= Written task =
Starting at the line that has "- 08/21/2020: Windows 10 Enterprise, Version 1903-Bring" and stopping after the line that has "- 08/21/2020: [smalldisk] Windows Server 2016 Datacenter-Pay", write those lines out again with "Pay as you go" switched to "PAYG" and nothing else changed.

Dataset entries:
%%
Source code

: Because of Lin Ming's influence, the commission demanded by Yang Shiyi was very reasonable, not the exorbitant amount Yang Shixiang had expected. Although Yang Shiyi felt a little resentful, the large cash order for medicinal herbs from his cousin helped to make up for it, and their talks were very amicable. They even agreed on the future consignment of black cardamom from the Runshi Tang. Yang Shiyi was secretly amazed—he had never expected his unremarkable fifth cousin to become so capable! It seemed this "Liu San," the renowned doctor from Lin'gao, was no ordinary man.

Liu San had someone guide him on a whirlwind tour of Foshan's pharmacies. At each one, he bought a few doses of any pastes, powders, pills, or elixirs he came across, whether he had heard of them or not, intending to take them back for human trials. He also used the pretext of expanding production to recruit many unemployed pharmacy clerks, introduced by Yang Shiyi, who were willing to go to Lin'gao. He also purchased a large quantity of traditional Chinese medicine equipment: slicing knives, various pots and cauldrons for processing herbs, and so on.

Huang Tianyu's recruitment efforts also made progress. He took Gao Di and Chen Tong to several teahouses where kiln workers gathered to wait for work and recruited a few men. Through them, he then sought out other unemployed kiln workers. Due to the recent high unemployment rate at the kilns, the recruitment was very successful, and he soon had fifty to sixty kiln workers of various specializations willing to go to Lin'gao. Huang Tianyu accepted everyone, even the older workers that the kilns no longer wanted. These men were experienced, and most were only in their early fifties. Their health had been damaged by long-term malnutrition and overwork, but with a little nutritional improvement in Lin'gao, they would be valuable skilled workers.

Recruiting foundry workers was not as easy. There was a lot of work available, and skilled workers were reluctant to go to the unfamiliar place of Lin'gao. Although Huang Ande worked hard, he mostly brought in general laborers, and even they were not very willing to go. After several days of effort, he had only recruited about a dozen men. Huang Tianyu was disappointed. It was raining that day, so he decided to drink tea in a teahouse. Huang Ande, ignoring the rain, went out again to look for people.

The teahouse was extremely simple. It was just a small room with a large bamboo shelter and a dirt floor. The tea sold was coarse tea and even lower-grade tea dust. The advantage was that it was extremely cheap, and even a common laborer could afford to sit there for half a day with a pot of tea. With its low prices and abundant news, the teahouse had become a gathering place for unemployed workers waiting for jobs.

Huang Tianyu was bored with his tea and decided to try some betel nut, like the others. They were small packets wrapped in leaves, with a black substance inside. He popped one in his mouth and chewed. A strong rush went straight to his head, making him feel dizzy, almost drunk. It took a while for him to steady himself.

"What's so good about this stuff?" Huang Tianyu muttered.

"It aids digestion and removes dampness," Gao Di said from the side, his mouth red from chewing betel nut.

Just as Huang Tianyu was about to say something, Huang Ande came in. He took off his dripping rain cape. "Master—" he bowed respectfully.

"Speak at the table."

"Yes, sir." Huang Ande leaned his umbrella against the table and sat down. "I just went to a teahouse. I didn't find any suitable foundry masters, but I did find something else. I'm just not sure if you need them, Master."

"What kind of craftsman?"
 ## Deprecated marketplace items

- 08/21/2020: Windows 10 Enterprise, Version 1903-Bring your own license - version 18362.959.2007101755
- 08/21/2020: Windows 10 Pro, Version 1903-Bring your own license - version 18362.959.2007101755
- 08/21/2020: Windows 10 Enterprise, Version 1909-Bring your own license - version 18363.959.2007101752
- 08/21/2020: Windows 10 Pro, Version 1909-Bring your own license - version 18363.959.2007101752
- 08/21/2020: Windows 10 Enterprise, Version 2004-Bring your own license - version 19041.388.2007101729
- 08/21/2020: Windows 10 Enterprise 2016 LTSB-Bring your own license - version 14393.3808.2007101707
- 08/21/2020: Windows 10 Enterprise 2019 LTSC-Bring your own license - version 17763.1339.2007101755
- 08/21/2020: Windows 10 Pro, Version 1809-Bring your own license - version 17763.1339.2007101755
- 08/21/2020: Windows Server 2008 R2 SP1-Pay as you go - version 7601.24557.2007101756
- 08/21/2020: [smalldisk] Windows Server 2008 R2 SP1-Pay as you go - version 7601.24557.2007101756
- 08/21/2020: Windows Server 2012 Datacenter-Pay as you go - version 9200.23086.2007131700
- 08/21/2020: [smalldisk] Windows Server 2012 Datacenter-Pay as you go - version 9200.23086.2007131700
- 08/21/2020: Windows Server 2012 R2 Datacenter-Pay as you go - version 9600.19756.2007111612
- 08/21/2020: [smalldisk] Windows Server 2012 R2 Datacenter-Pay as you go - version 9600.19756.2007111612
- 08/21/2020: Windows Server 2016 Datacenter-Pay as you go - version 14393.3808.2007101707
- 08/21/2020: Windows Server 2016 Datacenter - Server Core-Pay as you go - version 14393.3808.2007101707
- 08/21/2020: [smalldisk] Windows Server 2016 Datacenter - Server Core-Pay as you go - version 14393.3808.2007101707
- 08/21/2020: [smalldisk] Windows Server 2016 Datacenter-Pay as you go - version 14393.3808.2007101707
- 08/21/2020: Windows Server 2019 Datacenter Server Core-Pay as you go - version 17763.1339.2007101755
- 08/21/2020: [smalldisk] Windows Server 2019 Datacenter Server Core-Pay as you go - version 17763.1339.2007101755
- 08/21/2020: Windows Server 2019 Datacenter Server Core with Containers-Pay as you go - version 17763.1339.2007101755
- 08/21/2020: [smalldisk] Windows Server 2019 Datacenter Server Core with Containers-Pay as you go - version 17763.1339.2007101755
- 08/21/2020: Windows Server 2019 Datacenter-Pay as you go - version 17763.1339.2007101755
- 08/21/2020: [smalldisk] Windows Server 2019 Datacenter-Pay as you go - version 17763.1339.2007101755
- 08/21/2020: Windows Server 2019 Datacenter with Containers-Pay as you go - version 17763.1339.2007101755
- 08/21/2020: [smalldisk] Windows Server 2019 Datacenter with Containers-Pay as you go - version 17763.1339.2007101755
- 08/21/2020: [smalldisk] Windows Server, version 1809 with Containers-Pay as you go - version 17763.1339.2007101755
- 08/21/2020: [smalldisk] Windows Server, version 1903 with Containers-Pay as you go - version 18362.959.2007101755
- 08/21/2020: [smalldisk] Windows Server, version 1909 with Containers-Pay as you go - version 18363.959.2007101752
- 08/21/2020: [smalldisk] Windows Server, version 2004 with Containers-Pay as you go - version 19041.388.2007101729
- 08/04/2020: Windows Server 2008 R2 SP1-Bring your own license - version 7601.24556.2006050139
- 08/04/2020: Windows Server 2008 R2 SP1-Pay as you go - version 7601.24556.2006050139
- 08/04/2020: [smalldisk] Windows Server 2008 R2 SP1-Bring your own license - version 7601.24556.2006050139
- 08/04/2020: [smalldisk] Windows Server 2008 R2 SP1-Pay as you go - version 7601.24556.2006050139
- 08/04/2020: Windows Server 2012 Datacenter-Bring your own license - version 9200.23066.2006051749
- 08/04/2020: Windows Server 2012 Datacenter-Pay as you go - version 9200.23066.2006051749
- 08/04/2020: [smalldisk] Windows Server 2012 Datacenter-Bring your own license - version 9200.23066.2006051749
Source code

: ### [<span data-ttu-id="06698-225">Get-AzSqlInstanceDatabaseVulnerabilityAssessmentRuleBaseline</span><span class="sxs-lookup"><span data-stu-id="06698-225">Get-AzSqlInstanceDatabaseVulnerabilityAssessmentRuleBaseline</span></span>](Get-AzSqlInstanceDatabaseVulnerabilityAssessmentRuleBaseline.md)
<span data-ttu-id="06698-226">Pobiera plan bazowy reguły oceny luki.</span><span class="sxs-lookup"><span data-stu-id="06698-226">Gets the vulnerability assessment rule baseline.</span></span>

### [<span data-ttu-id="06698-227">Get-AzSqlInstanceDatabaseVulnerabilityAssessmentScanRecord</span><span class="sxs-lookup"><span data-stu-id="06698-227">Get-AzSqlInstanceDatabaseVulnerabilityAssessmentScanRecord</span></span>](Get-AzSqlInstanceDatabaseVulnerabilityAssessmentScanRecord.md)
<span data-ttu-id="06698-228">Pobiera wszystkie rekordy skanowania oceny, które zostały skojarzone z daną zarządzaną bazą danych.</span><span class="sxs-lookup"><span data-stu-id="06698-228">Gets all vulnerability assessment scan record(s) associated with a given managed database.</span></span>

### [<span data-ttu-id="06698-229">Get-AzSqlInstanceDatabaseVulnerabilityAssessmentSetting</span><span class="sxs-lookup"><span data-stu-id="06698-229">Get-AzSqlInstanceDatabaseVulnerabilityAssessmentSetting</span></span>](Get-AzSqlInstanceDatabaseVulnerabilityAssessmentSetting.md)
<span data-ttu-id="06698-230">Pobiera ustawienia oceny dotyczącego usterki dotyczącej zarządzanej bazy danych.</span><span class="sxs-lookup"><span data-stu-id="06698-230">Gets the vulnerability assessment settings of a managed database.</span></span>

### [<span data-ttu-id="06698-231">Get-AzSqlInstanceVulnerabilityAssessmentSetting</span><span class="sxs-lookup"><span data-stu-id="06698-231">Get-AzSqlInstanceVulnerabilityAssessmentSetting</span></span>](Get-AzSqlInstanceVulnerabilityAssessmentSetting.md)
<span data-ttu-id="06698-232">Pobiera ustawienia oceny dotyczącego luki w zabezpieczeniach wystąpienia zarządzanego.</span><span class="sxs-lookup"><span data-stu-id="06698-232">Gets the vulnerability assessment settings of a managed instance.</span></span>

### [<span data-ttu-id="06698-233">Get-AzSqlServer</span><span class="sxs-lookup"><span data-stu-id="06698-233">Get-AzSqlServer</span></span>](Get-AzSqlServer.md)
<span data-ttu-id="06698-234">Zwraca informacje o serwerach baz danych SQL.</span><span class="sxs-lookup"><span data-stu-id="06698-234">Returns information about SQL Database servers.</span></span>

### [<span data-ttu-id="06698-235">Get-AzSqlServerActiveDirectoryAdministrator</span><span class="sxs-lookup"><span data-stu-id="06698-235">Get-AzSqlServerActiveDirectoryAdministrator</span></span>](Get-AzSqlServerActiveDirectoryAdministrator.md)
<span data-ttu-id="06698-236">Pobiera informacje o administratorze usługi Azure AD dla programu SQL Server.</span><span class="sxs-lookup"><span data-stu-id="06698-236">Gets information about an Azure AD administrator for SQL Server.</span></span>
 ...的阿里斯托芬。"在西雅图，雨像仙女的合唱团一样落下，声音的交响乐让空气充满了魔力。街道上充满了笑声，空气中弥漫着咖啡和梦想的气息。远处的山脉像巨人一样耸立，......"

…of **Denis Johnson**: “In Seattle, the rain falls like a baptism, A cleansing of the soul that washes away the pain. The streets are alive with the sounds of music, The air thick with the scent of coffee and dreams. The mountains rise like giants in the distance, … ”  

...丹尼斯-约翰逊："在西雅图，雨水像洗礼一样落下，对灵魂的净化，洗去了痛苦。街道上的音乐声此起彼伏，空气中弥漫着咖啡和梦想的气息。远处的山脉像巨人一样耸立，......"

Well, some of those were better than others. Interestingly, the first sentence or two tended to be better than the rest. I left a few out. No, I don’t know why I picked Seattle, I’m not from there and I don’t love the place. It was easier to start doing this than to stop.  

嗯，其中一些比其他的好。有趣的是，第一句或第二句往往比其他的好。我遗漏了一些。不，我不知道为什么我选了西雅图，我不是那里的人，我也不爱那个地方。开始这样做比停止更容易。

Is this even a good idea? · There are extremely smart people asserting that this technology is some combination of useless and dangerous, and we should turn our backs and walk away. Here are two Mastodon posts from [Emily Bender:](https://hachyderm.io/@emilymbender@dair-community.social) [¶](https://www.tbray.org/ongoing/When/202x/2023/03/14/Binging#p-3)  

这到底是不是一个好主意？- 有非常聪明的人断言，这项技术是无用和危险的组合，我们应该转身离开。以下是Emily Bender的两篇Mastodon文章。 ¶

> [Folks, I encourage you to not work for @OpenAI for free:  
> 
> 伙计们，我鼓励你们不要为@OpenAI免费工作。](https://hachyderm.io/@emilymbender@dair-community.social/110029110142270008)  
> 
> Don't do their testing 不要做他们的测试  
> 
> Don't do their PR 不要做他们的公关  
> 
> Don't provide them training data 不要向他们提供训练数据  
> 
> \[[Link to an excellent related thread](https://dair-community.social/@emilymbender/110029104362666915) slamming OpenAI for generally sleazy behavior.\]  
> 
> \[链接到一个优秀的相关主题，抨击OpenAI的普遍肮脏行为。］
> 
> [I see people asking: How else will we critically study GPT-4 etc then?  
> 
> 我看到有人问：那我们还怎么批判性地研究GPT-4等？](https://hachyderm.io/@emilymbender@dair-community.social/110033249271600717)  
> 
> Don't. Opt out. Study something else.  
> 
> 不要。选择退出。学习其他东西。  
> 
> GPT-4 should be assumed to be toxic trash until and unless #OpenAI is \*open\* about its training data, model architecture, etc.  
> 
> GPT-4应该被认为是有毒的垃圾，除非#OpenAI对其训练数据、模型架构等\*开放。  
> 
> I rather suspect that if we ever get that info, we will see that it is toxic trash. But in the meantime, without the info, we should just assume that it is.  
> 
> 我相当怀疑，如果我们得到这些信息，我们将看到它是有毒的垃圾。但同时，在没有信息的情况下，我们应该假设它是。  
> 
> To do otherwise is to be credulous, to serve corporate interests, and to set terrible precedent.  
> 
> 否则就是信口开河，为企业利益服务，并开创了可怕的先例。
%%
= Task solution =
- 08/21/2020: Windows 10 Enterprise, Version 1903-Bring your own license - version 18362.959.2007101755
- 08/21/2020: Windows 10 Pro, Version 1903-Bring your own license - version 18362.959.2007101755
- 08/21/2020: Windows 10 Enterprise, Version 1909-Bring your own license - version 18363.959.2007101752
- 08/21/2020: Windows 10 Pro, Version 1909-Bring your own license - version 18363.959.2007101752
- 08/21/2020: Windows 10 Enterprise, Version 2004-Bring your own license - version 19041.388.2007101729
- 08/21/2020: Windows 10 Enterprise 2016 LTSB-Bring your own license - version 14393.3808.2007101707
- 08/21/2020: Windows 10 Enterprise 2019 LTSC-Bring your own license - version 17763.1339.2007101755
- 08/21/2020: Windows 10 Pro, Version 1809-Bring your own license - version 17763.1339.2007101755
- 08/21/2020: Windows Server 2008 R2 SP1-PAYG - version 7601.24557.2007101756
- 08/21/2020: [smalldisk] Windows Server 2008 R2 SP1-PAYG - version 7601.24557.2007101756
- 08/21/2020: Windows Server 2012 Datacenter-PAYG - version 9200.23086.2007131700
- 08/21/2020: [smalldisk] Windows Server 2012 Datacenter-PAYG - version 9200.23086.2007131700
- 08/21/2020: Windows Server 2012 R2 Datacenter-PAYG - version 9600.19756.2007111612
- 08/21/2020: [smalldisk] Windows Server 2012 R2 Datacenter-PAYG - version 9600.19756.2007111612
- 08/21/2020: Windows Server 2016 Datacenter-PAYG - version 14393.3808.2007101707
- 08/21/2020: Windows Server 2016 Datacenter - Server Core-PAYG - version 14393.3808.2007101707
- 08/21/2020: [smalldisk] Windows Server 2016 Datacenter - Server Core-PAYG - version 14393.3808.2007101707
- 08/21/2020: [smalldisk] Windows Server 2016 Datacenter-PAYG - version 14393.3808.2007101707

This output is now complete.